DATA IN THIS EXERCISE:
━━━━━━━━━━━━━━━━━━━━━━━━━━━━━━

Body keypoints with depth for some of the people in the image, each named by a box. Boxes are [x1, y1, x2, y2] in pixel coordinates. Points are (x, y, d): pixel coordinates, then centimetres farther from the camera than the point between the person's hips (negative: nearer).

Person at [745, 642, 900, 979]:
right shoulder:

━━━━━━━━━━━━━━━━━━━━━━━━━━━━━━

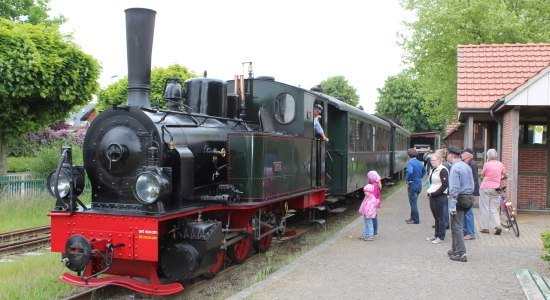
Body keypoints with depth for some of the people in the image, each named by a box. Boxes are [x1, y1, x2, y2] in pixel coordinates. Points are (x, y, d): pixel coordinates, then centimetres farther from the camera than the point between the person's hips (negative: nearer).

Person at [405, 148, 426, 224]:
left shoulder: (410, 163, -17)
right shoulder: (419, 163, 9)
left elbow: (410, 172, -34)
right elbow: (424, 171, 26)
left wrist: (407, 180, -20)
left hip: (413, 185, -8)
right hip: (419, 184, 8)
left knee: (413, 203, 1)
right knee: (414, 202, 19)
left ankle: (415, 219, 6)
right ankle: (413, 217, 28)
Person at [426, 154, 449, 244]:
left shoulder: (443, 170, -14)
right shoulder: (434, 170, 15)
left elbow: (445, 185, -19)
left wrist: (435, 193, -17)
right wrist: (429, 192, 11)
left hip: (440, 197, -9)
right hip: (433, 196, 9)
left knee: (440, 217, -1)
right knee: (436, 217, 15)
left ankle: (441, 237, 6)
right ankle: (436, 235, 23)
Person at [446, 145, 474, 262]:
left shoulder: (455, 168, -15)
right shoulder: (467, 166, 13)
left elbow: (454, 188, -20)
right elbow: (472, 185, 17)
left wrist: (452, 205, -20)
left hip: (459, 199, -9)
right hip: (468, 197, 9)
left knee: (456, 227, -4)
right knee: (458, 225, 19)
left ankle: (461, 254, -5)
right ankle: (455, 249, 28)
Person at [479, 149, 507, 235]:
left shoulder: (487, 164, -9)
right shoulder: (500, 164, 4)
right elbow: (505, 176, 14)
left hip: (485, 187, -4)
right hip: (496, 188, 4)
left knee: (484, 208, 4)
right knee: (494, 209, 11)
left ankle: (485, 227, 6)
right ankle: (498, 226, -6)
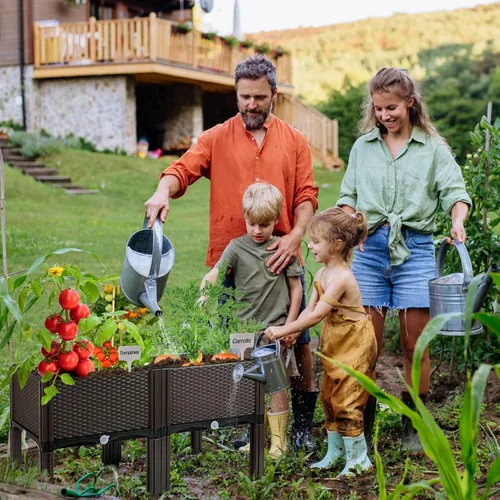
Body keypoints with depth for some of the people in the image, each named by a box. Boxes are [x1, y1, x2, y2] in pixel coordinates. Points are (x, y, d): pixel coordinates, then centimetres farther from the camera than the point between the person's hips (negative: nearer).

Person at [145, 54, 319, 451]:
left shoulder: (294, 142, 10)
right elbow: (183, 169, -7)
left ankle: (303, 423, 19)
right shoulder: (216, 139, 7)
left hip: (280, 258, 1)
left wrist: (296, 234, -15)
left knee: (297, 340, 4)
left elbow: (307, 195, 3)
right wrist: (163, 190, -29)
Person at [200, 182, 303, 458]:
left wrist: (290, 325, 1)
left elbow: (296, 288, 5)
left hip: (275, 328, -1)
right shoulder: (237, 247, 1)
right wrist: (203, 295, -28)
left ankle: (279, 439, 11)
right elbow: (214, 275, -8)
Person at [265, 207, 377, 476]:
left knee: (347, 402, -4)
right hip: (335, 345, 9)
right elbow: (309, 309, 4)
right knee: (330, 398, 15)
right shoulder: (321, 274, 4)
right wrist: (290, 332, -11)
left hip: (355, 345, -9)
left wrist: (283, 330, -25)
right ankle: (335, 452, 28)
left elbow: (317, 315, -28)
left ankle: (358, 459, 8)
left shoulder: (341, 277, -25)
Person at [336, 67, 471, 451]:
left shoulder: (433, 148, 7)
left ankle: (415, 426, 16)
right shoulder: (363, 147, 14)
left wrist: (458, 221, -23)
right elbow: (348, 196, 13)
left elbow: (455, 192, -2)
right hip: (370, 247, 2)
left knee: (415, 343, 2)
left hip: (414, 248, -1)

━━━━━━━━━━━━━━━━━━━━━━━━━━━━━━

INSTRUCTIONS TO FOLLOW: With the line holding "left wrist: (407, 180, -20)" as the first and the line holding "right ankle: (498, 226, -6)" as the last, set down that range of the entries above exactly, and nothing else.

RESPONSE TO THIS EXERCISE:
left wrist: (407, 180, -20)
left hip: (413, 185, -8)
right hip: (419, 184, 8)
left knee: (413, 203, 1)
right knee: (414, 202, 19)
left ankle: (415, 219, 6)
right ankle: (413, 217, 28)
Person at [426, 154, 449, 244]:
left shoulder: (443, 170, -14)
right shoulder: (434, 170, 15)
left elbow: (445, 185, -19)
left wrist: (435, 193, -17)
right wrist: (429, 192, 11)
left hip: (440, 197, -9)
right hip: (433, 196, 9)
left knee: (440, 217, -1)
right knee: (436, 217, 15)
left ankle: (441, 237, 6)
right ankle: (436, 235, 23)
Person at [446, 145, 474, 262]:
left shoulder: (455, 168, -15)
right shoulder: (467, 166, 13)
left elbow: (454, 188, -20)
right elbow: (472, 185, 17)
left wrist: (452, 205, -20)
left hip: (459, 199, -9)
right hip: (468, 197, 9)
left knee: (456, 227, -4)
right knee: (458, 225, 19)
left ankle: (461, 254, -5)
right ankle: (455, 249, 28)
Person at [479, 149, 507, 235]:
left shoulder: (487, 164, -9)
right shoulder: (500, 164, 4)
right elbow: (505, 176, 14)
left hip: (485, 187, -4)
right hip: (496, 188, 4)
left knee: (484, 208, 4)
right knee: (494, 209, 11)
left ankle: (485, 227, 6)
right ankle: (498, 226, -6)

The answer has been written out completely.